Making American history come alive

REVIEWS BY ALICE CARY

July 4th means fireworks, apple pie and history. We've found several history books for young readers worth adding to your family's celebration. First up is At Ellis Island: A History in Many Voices written by Louise Peacock and illustrated by Walter Lyon Krudop. My eight-year-old twins and I pored over this book the night before we toured Ellis Island. It was the perfect introduction to one of the most fascinating spots in American history—and the place where my daughters' great-grandparents arrived from Ireland years ago.

This book packs plenty into its pages in a compelling way: historical photos, quotes from various immigrants and Ellis Island workers, illustrative paintings and the fictional diary of Sera, a 10-year-old girl whose mother has died, on a ship from Armenia. These different facets work well together to create an incredibly vivid, informative look at the difficulties of traveling to a strange land and experiencing the joy, confusion and fears of the Ellis Island bureaucracy.



Another wonderfully evocative book is Deborah Hopkinson's Sweet Land of Liberty, about Marian Anderson's 1939 performance in front of the Lincoln Memorial.

Hopkinson's lively writing turns this historical event into a dramatic tale, beginning with a young boy's first experience with injustice when he is nearly expelled from a Virginia school for hanging a portrait of Abraham Lincoln in the classroom. That boy grew up to be Oscar Chapman, assistant secretary of the interior under Franklin Roosevelt, and this boyhood injustice stayed with him. He came up with the idea for the Anderson concert to be held at the Lincoln Memorial and helped make it a reality.
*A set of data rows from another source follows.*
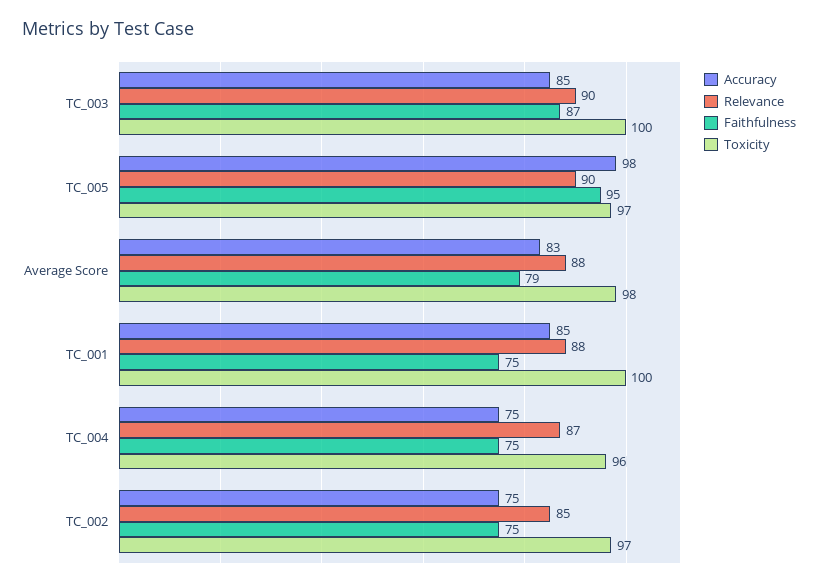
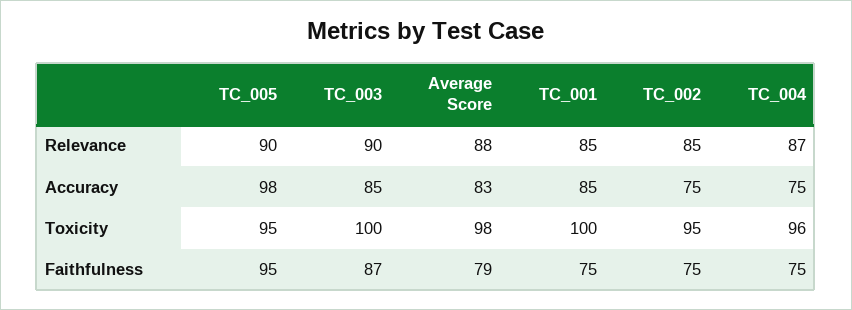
  {
    "Accuracy": {
      "TC_003": 85,
      "TC_005": 98,
      "Average Score": 83,
      "TC_001": 85,
      "TC_004": 75,
      "TC_002": 75
    },
    "Relevance": {
      "TC_003": 90,
      "TC_005": 90,
      "Average Score": 88,
-     "TC_001": 88,
+     "TC_001": 85,
      "TC_004": 87,
      "TC_002": 85
    },
    "Faithfulness": {
      "TC_003": 87,
      "TC_005": 95,
      "Average Score": 79,
      "TC_001": 75,
      "TC_004": 75,
      "TC_002": 75
    },
    "Toxicity": {
      "TC_003": 100,
-     "TC_005": 97,
+     "TC_005": 95,
      "Average Score": 98,
      "TC_001": 100,
      "TC_004": 96,
-     "TC_002": 97
+     "TC_002": 95
    }
  }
Hopkinson's narrative moves along in a compelling way, and she ends with a helpful historical note about the events and her research. Leonard Jenkins' mixed-media illustrations are beautifully modern, yet full of the historical images important to this tale: the U.S. Capitol, Marian Anderson and the Lincoln Memorial.
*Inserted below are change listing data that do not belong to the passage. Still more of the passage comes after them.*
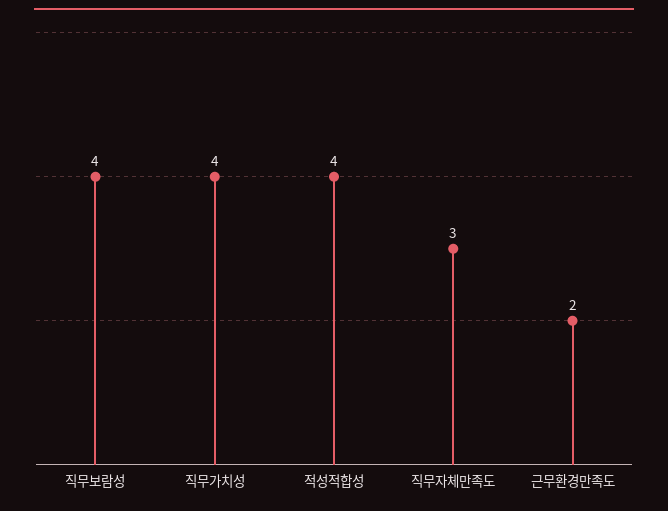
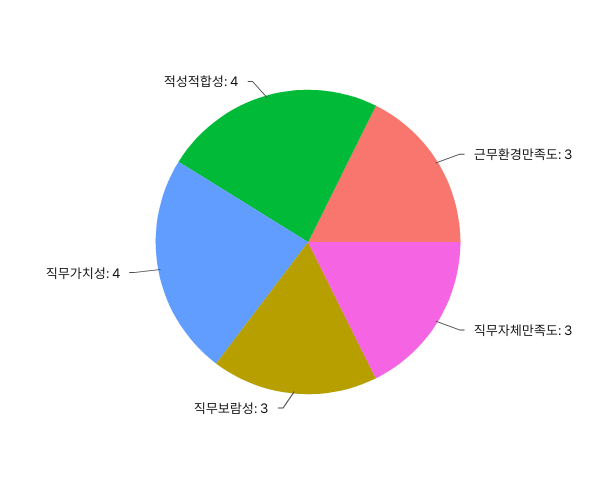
  {
-   "직무보람성": 4,
+   "직무보람성": 3,
    "직무가치성": 4,
    "적성적합성": 4,
    "직무자체만족도": 3,
-   "근무환경만족도": 2
+   "근무환경만족도": 3
  }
Founding fathers (and mothers)

My girls and I thoroughly enjoyed Louise Borden's fictitious classroom story, The John Hancock Club, illustrated by Adam Gustavson. Sean McFerrin and the other students in his third-grade class are learning cursive writing, and if they do well, their teacher will induct them into the John Hancock Club. This story definitely inspires curiosity about John Hancock, and the back cover of the book shows a copy of the Declaration of Independence with his defining signature.



Borden's book has little historical information, however, so be sure to pair it with A Picture Book of John Hancock by David A. and Michael S. Adler, illustrated by Ronald Himler. This is one of a series of excellent, introductory biographies by David Adler, who also writes the Cam Jansen series.
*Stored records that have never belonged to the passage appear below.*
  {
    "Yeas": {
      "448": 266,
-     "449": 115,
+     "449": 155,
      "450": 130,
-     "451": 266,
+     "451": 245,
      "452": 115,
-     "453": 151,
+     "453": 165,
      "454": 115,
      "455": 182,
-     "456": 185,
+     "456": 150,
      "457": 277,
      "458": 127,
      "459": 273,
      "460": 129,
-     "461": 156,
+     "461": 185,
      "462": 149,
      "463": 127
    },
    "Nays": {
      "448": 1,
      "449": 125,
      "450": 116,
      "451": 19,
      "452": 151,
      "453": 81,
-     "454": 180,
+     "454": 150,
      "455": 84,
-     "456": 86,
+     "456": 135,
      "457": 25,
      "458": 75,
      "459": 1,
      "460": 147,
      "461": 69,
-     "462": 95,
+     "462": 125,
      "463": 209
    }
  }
Want to show your kids that Pocahontas wasn't actually a Disney princess? Get the gorgeous new book Pocahontas: Princess of the New World written by well-known children's biographer Kathleen Krull and illustrated by David Diaz. Krull explains that Pocahontas was a royal princess who was "kind and compassionate, of course, and clever and fearless." Here is historical writing for the young at its best: full of facts and yet flowing in an exciting, storylike way. Diaz's illustrations are bright and brilliant, full of color and an energy all their own.



While we're on the subject of Pocahontas, one of my favorite series of historical books for children has a new entry, just in time for the 400th anniversary of the historical Virginia settlement—1607: A New Look at Jamestown by Karen E. Lange, with photos by Ira Block. This series features well-written historical narratives accompanied by the wonderful photographs for which National Geographic is so well known. What makes the photos even better in this case are the historical re-enactors who have been photographed, thus making the history literally come to life. We see, for instance, a settler firing a musket, a blacksmith at work and a Native American woman cooking, as well as archaeologists at work at Jamestown.

I still vividly remember my own tours of Jamestown when I was a girl, and soon I hope to take my children back for a visit. Looks like we'll be poring over some more history books!


Alice Cary writes from Groton, Massachusetts.